You know that feeling that you have when you're absolutely sure that there is vital information that you need to know if you have any chance of surviving and you're not sure what it is or how to get it but you're positive you don't have it? That feeling of doom that comes from the understanding that not having this knowledge is guaranteed to make you incapable of either performing the duties you're expected to perform or successfully navigating a tricky situation? That old metaphor of the lack of instruction manual when it comes to life?
Well that's the feeling I've had for the duration of my adult life.
When I was growing up, I lived with the assumption that someday, somehow, I would become an adult. There would be some transition wherein I would become a capable, independent, intelligent woman who was able to successfully navigate difficult life situations with wisdom and acceptance rather than stupidity and panic. I would learn, perhaps magically, to balance a checkbook, to hold my temper, to take charge of a chaotic situation, to respond calmly to people who were out of control, to do basic household maintenance by washing the dishes and doing the laundry and going grocery shopping on a timely, regular schedule.
This was what being an adult was to me. And I believed, whole heartedly, that it would happen. I didn't know how or why exactly, but I trusted that if I made responsible choices I would reap the rewards of an organized lifestyle.
Nearing the end of my twenties I can no longer make the excuse that perhaps I'm just in prolonged adolescence. The belief that I was just like everyone else because so many people nowadays do not accomplish basic adult milestones until later in life. The hope that I was simply a little late in gaining an understanding of the rules I need to play by. I don't think that anymore, it's just been too long.

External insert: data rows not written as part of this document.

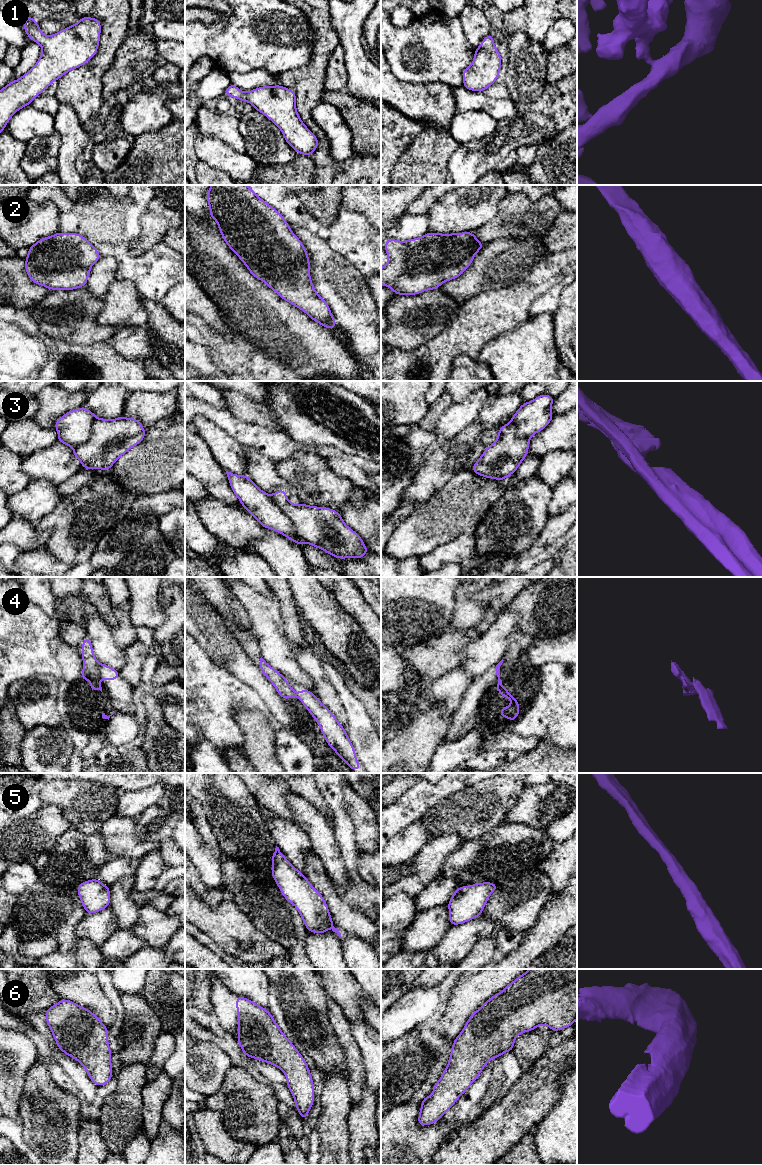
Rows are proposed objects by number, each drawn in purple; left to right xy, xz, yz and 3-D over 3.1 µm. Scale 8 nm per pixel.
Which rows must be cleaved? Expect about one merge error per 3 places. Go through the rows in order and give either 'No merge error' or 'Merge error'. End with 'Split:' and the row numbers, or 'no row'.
1: No merge error
2: No merge error
3: Merge error
4: Merge error
5: No merge error
6: No merge error
Split: 3, 4

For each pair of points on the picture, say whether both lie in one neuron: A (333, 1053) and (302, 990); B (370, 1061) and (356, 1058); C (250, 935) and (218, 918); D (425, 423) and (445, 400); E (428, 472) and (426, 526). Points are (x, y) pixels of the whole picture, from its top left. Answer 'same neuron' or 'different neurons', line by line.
A: same neuron
B: different neurons
C: same neuron
D: same neuron
E: different neurons

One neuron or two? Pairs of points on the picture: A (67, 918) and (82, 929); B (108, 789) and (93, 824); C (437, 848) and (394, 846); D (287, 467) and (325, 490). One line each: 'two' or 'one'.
A: two
B: one
C: two
D: one

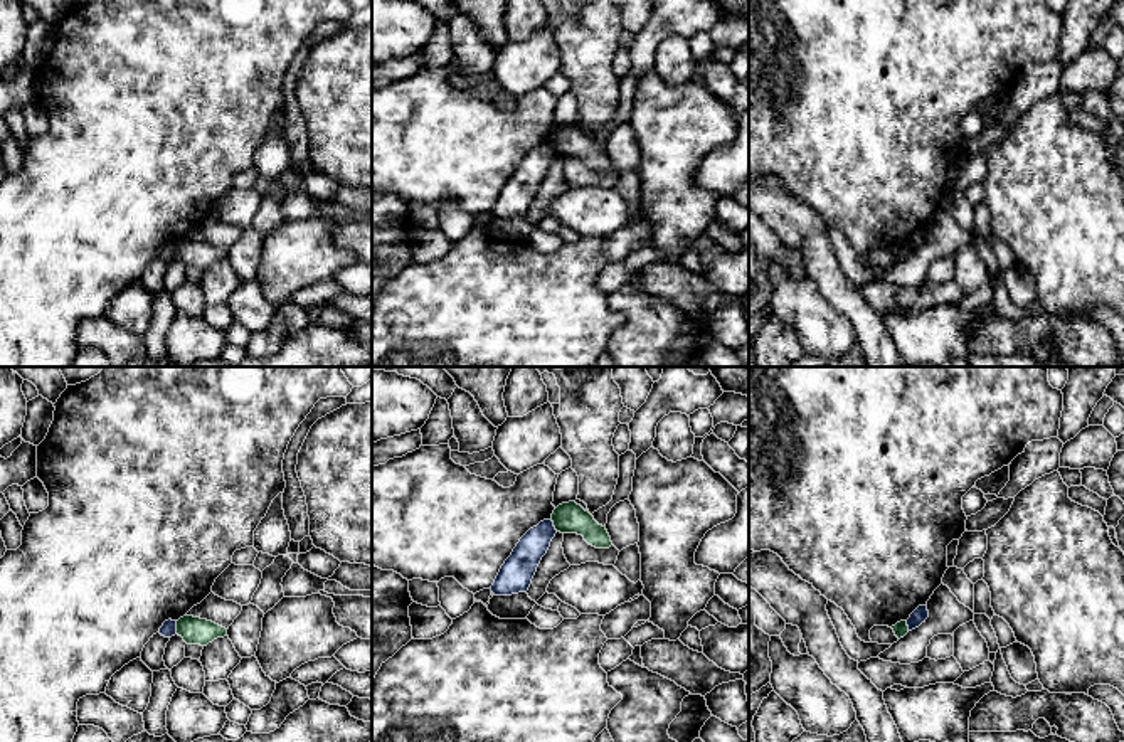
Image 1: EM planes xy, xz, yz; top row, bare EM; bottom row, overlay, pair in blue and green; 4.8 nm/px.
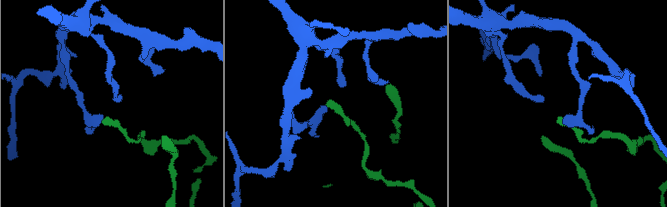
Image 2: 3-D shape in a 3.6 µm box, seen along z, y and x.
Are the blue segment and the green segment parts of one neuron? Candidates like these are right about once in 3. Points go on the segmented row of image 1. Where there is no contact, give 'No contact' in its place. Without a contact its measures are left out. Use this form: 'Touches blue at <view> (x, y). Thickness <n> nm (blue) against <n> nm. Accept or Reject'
Touches blue at xy (175, 628). Thickness 70 nm (blue) against 130 nm. Reject

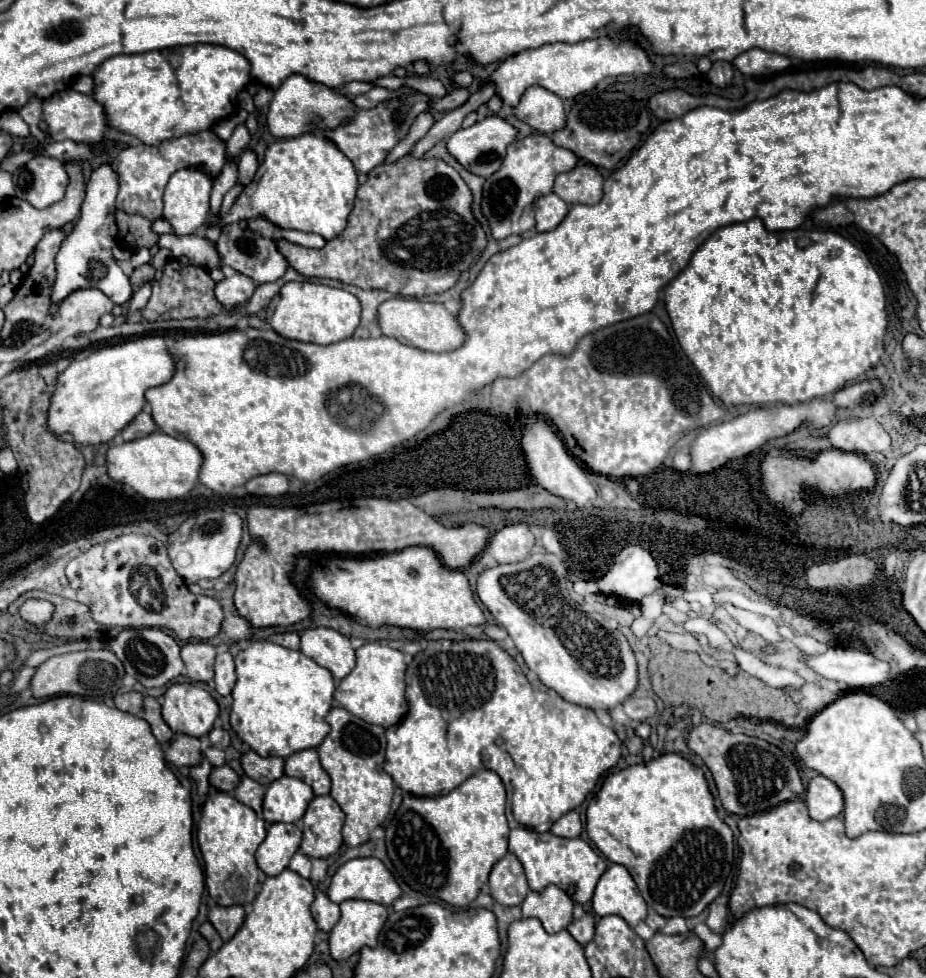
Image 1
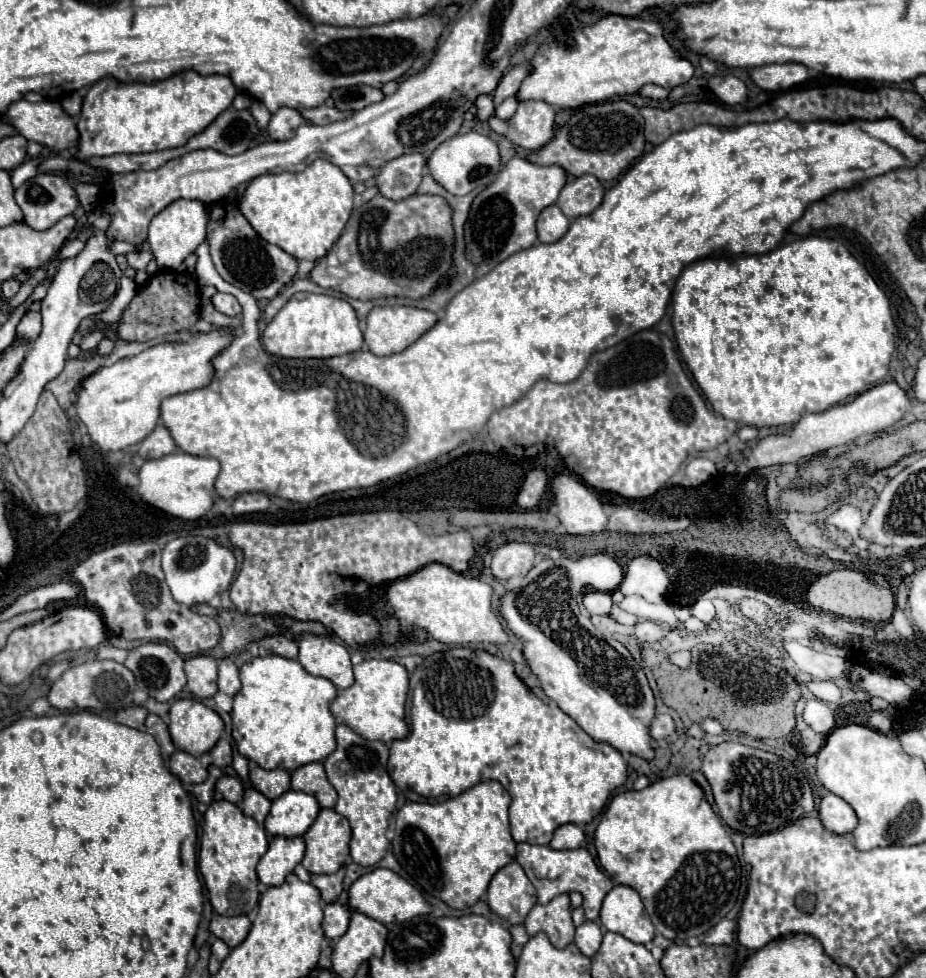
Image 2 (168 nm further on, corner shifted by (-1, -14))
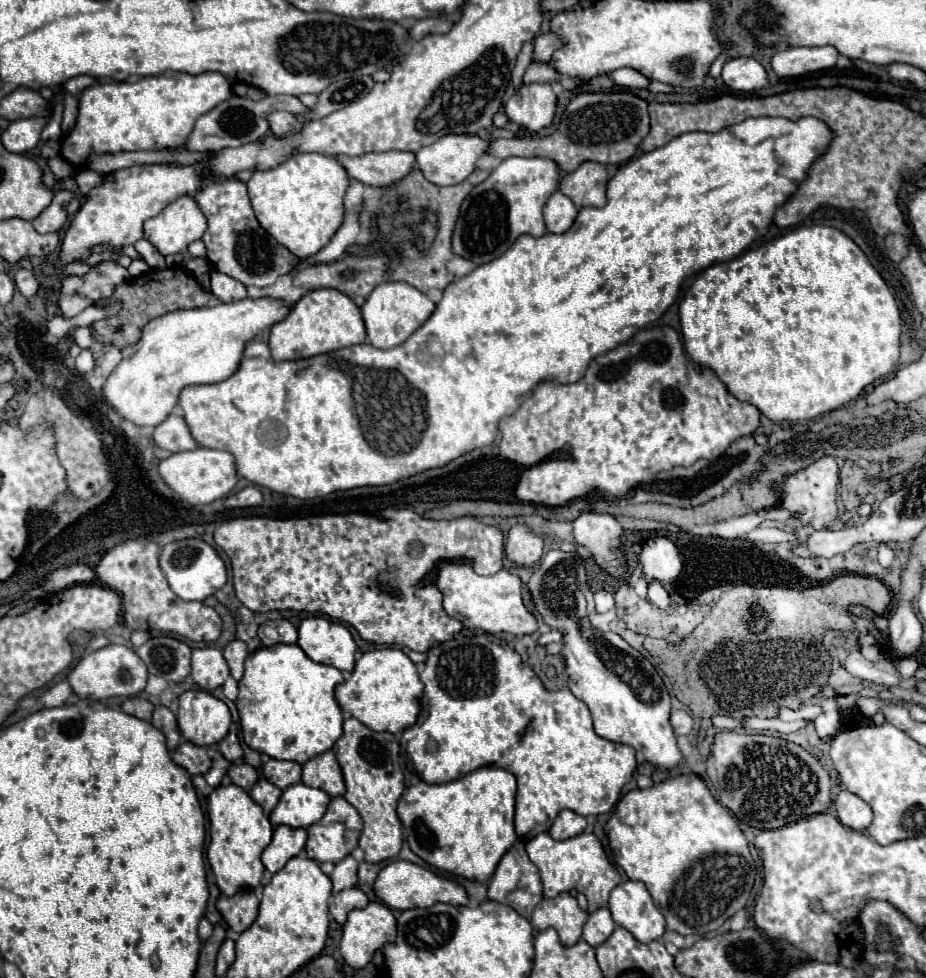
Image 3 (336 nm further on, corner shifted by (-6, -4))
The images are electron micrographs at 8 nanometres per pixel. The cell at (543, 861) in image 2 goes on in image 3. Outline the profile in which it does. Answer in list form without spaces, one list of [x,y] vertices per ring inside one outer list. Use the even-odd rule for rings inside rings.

Especially because, unlike a lot of other people from my generation, I didn't take time off from school to backpack around Europe or move to an exciting city to "discover myself" or take so many drugs that it took me a few years to emerge from the haze and start living. No, I was responsible. I went straight to college after high school and straight from college to grad school and straight from grad school to a job. I studied a skill, started my career- no pause, no break. I had one big trip- after grad school, and I did back pack around Europe. But my job was already set in stone with a return date before I left and that three weeks passed by far quicker than I could have realized it would.
Now, five years later with an educational background that firmly places me in the felid that I've been working in I feel more lost than ever before.
This is not the life I thought I was working towards. I hate my job on a level I thought was reserved to those who burned out after twenty years in the field. After only five years I have become so jaded that I no longer believe in my career path. I would happily go back to working in a boring office if it meant more money and less stress and the saddest thing is that despite 6 years of college and over $40K in student loans and five years of work experience I think that I could easily make more as an administrative assistant and have a fuck of a lot less stress.
And that naive belief that I had before that the money meant nothing in comparison to the knowledge that I was helping people? I don't have that anymore. I've become so cynical that I would happily say "Fuck off" to every client I've ever had if I could earn a decent living and go home at night without a billion worries on my mind.
And all those adult skills I thought I'd have learned by now? Balancing a checkbook, staying calm and rational in chaotic situations, handling drama with wisdom and composure, maintaining a household? I don't have any of them. Am I as bad as I used to be? Hell no. But am I nowhere near what I envisioned? Ions away from it, it seems.
And I don't think there are any other adult milestones that might suddenly bring that knowledge I seek. A career? We've already covered that disaster. A relationship? I'm with the man I'm going to stay with for the rest of my life. We just went to a wedding (not ours, obviously). People talked about the bride groom like they were "adults" now because they were considering another person's needs as importantly as their own. I couldn't help but wonder how long it would take for them to become as dysfunctional and miserable as most married couples. I certainly don't think they're any less stupid than I am, probably a lot more so because they actually believe it'll work out. And kids? If my belief system isn't jaded enough to convince me that bringing a child into the world would be the biggest mistake I could possibly make then I don't know what is. I'm messed up enough, I don't need to mess up anyone else. So there's no other milestones I'm expecting to magically transform me into a responsible adult.
And that thought- that I don't know something I really need to know in order to survive- it plagues me. I feel more naive now- with my years of experience and lessons learned- than I did before college.
Then again, maybe that's what's wisdom is. Knowing enough to know that you really don't know anything. That you're only as smart as the smart people you parrot. That you only have half a chance of any given situation ending well, despite how many times you've done it before. That no matter how hard you try to prepare and organize there will always be a billion factors beyond your control that can easily fuck things up irrevocably and all you can possibly do is try not to drown in the mess left over.
I don't know. I'd like to think not. I'd like to think that that wisdom, that composure, that ability to handle the things that come my way will grow over time. Maybe it's not an "adulthood" thing. Maybe it's a "mid life" thing or even a "senior" thing. I don't know. All I know is if I lay on my death bed many, many years from now and I still have that feeling that I didn't know vital information I really needed- I'm going to be pissed.